Path A — diffusers snippet

The inference snippet below is verbatim from the Tongyi-MAI HF model card. Z-Image-Turbo uses 8 NFEs (the snippet uses num_inference_steps=9 and guidance_scale=0.0 per the card):

import torch
from diffusers import ZImagePipeline

pipe = ZImagePipeline.from_pretrained(
    "Tongyi-MAI/Z-Image-Turbo",
    torch_dtype=torch.bfloat16,
    low_cpu_mem_usage=False,
)
pipe.to("cuda")

prompt = "A photo of a city at night, neon signs reflecting on wet pavement"
image = pipe(
    prompt=prompt,
    height=1024,
    width=1024,
    num_inference_steps=9,
    guidance_scale=0.0,
    generator=torch.Generator("cuda").manual_seed(42),
).images[0]
image.save("z_image_turbo_out.png")

Path B — ComfyUI

After dropping the workflow JSON into ComfyUI, edit the prompt node and hit Queue Prompt. The preconfigured workflow runs with the 8-NFE schedule out of the box.

Results

Speed: No community benchmark on RTX 5060 Ti yet — the official Tongyi-MAI card cites "sub-second inference latency on enterprise-grade H800 GPUs", which is not directly comparable to a consumer 5060 Ti. Once a community-submitted run lands, it will appear on /check/z-image-turbo/rtx-5060-ti. If you run it, please submit your numbers.
VRAM usage: Designed to "fit comfortably within 16G VRAM consumer devices" per the official model card — i.e. the bf16 build is the headline configuration for a 16GB card like the RTX 5060 Ti. Live measurements: /check/z-image-turbo/rtx-5060-ti.
Quality notes: Architecture is "Scalable Single-Stream DiT (S3-DiT)" with text, visual semantic, and VAE tokens concatenated into a unified sequence — design optimized for 8-NFE generation rivaling full-step competitors per the model card.

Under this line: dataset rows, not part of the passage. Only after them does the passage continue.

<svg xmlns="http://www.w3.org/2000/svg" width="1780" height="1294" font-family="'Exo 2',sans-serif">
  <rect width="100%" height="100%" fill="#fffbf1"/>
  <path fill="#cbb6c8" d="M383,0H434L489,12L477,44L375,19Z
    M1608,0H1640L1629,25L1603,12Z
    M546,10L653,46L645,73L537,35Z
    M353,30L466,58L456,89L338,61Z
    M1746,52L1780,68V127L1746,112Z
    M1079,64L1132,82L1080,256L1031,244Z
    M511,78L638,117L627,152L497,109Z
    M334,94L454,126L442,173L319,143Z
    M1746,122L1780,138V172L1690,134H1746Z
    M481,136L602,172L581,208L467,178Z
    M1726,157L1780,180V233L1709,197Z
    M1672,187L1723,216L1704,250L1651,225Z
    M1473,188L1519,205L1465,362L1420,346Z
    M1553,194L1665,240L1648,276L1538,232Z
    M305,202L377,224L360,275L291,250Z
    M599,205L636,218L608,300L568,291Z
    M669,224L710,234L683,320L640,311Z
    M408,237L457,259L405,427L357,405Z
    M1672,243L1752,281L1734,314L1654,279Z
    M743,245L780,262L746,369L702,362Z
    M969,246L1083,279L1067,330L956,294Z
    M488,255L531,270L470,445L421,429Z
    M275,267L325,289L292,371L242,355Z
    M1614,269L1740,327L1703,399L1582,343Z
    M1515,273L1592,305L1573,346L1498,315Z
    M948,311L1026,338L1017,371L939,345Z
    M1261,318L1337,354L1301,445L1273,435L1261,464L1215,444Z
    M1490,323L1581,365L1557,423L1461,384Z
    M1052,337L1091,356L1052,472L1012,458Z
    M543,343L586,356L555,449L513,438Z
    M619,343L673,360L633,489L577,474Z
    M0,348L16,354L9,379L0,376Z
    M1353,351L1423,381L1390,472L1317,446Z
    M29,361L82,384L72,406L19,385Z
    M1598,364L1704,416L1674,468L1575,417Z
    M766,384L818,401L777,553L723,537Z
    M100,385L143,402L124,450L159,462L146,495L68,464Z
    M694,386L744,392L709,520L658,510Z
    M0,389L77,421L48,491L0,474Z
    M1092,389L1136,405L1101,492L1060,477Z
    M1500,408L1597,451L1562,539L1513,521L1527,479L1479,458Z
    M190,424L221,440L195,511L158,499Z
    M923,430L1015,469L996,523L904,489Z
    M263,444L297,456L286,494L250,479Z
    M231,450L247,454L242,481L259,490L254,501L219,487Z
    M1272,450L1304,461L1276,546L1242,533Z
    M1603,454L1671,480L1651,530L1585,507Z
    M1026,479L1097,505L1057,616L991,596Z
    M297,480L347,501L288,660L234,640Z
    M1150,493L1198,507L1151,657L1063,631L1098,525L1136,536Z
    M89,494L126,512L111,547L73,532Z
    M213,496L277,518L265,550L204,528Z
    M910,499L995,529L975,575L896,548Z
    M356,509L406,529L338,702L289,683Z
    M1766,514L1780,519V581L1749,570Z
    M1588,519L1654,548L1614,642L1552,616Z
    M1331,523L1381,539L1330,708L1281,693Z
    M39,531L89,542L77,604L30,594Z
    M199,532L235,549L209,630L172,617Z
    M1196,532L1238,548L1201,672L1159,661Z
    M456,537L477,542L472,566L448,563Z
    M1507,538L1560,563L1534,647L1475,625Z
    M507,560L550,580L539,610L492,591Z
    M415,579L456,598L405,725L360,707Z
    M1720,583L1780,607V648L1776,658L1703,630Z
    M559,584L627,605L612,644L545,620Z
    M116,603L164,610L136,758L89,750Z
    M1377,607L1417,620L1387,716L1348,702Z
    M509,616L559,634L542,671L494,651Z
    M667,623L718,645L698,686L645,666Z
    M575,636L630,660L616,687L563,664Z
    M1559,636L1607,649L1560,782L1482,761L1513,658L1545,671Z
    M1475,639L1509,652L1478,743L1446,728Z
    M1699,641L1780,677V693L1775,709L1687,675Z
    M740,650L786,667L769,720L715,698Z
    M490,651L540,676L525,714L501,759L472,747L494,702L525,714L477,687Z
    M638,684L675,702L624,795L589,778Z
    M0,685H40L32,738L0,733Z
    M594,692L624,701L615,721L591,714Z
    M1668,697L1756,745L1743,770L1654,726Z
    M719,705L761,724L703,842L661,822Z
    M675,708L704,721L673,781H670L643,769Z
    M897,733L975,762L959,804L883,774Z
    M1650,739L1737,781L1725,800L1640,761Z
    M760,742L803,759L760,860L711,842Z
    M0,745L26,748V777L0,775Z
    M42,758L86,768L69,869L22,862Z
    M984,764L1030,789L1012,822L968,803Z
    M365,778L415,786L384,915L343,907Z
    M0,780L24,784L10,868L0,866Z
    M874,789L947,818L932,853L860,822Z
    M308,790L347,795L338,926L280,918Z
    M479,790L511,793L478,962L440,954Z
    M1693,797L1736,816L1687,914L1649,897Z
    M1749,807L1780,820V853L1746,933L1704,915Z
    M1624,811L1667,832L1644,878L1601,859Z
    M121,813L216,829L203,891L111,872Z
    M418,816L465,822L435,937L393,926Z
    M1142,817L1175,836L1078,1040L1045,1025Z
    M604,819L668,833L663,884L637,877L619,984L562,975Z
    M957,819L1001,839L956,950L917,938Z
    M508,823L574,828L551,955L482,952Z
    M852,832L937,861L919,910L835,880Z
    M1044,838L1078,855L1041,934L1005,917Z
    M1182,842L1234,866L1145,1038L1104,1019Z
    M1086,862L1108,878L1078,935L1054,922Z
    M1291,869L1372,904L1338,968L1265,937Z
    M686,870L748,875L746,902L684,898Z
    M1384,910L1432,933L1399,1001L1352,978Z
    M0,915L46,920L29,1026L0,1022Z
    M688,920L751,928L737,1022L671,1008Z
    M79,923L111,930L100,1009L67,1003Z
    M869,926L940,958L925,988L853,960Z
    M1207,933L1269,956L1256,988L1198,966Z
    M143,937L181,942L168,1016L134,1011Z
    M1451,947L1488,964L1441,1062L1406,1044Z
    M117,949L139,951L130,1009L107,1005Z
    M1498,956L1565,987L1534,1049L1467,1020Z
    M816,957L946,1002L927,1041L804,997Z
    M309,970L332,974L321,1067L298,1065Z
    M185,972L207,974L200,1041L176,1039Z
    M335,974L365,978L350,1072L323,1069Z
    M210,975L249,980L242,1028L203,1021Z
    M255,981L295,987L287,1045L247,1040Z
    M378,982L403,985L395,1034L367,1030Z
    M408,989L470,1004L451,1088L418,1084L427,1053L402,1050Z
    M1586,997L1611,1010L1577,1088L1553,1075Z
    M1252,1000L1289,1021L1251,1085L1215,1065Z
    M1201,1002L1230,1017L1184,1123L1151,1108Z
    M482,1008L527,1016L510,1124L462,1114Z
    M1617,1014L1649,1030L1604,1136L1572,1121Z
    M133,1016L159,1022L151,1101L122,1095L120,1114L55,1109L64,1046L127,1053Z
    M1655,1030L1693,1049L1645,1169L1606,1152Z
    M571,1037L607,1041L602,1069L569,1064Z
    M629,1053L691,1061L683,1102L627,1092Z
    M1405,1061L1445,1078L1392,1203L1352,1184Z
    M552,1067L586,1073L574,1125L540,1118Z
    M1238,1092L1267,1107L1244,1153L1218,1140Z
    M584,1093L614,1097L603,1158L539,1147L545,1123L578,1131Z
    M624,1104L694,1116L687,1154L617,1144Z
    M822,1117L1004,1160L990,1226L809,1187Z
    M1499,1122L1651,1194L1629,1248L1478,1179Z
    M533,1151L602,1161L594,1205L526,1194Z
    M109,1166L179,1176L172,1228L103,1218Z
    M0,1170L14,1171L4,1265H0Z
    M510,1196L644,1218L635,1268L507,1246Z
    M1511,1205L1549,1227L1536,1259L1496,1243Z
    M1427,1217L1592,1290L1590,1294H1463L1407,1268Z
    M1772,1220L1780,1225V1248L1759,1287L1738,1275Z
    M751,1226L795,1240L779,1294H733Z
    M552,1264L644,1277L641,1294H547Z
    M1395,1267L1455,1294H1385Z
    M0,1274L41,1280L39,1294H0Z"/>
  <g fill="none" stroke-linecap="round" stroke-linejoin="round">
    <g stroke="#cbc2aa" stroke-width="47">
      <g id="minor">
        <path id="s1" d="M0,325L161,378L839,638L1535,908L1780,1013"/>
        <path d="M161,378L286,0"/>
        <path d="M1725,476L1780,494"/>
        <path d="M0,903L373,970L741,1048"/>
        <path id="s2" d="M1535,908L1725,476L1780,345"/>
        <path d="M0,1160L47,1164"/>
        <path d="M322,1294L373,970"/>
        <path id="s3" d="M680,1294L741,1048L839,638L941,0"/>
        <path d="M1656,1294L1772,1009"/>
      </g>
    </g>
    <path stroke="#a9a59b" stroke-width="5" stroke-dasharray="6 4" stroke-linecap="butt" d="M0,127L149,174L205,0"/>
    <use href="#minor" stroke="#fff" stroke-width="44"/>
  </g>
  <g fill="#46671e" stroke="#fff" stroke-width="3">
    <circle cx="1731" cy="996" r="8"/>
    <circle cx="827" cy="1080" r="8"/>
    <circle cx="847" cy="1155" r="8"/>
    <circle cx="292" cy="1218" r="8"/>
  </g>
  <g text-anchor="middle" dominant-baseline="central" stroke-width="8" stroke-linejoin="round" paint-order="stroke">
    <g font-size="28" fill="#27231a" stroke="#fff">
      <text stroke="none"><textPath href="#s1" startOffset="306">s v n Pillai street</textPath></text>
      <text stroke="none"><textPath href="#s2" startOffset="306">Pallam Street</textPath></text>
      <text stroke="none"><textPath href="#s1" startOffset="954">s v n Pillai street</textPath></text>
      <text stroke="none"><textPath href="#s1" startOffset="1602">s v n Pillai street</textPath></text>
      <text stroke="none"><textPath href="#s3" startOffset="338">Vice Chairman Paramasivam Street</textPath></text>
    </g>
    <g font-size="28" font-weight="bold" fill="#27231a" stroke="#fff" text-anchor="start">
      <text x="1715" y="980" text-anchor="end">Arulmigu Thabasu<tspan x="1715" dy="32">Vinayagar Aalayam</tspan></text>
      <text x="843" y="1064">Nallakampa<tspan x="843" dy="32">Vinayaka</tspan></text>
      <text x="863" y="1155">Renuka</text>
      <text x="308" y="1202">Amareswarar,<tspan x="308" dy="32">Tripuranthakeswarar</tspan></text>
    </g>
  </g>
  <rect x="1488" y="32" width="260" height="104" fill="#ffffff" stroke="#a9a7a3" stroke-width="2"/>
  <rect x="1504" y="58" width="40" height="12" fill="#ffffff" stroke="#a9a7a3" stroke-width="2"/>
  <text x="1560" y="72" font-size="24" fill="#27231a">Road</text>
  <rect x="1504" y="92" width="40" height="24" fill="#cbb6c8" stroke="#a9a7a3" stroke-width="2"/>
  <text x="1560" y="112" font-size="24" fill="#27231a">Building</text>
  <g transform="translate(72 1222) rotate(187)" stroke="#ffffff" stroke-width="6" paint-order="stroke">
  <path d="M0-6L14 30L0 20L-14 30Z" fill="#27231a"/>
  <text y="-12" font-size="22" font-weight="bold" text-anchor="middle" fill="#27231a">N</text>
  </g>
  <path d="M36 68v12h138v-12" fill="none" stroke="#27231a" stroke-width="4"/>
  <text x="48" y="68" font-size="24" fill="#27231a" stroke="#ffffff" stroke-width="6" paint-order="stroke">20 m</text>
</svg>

For the full benchmark data, see /check/z-image-turbo/rtx-5060-ti.

Troubleshooting

Out of memory at first generation (diffusers path)

If the bf16 pipeline doesn't fit alongside other GPU-resident apps, enable CPU offload — the Tongyi-MAI/Z-Image GitHub repo and community installs recommend pipe.enable_model_cpu_offload() after from_pretrained to move idle parts to system RAM:

pipe = ZImagePipeline.from_pretrained(
    "Tongyi-MAI/Z-Image-Turbo",
    torch_dtype=torch.bfloat16,
    low_cpu_mem_usage=False,
)
pipe.enable_model_cpu_offload()
# do NOT call pipe.to("cuda") when using offload

ComfyUI doesn't recognize Z-Image nodes

The Z-Image loader nodes ship in ComfyUI's nightly builds, not the stable release. Update via ComfyUI Manager → "Update ComfyUI" → restart. Verified path documented on the official ComfyUI Z-Image tutorial.

Confusion with Juggernaut-Z

Juggernaut-Z is a RunDiffusion fine-tune of Z-Image Base, distributed under RunDiffusion/Juggernaut-Z-Image — a different model with its own slug. If you want the original Tongyi-MAI base or turbo weights, stick to the Tongyi-MAI/Z-Image-* repos linked above.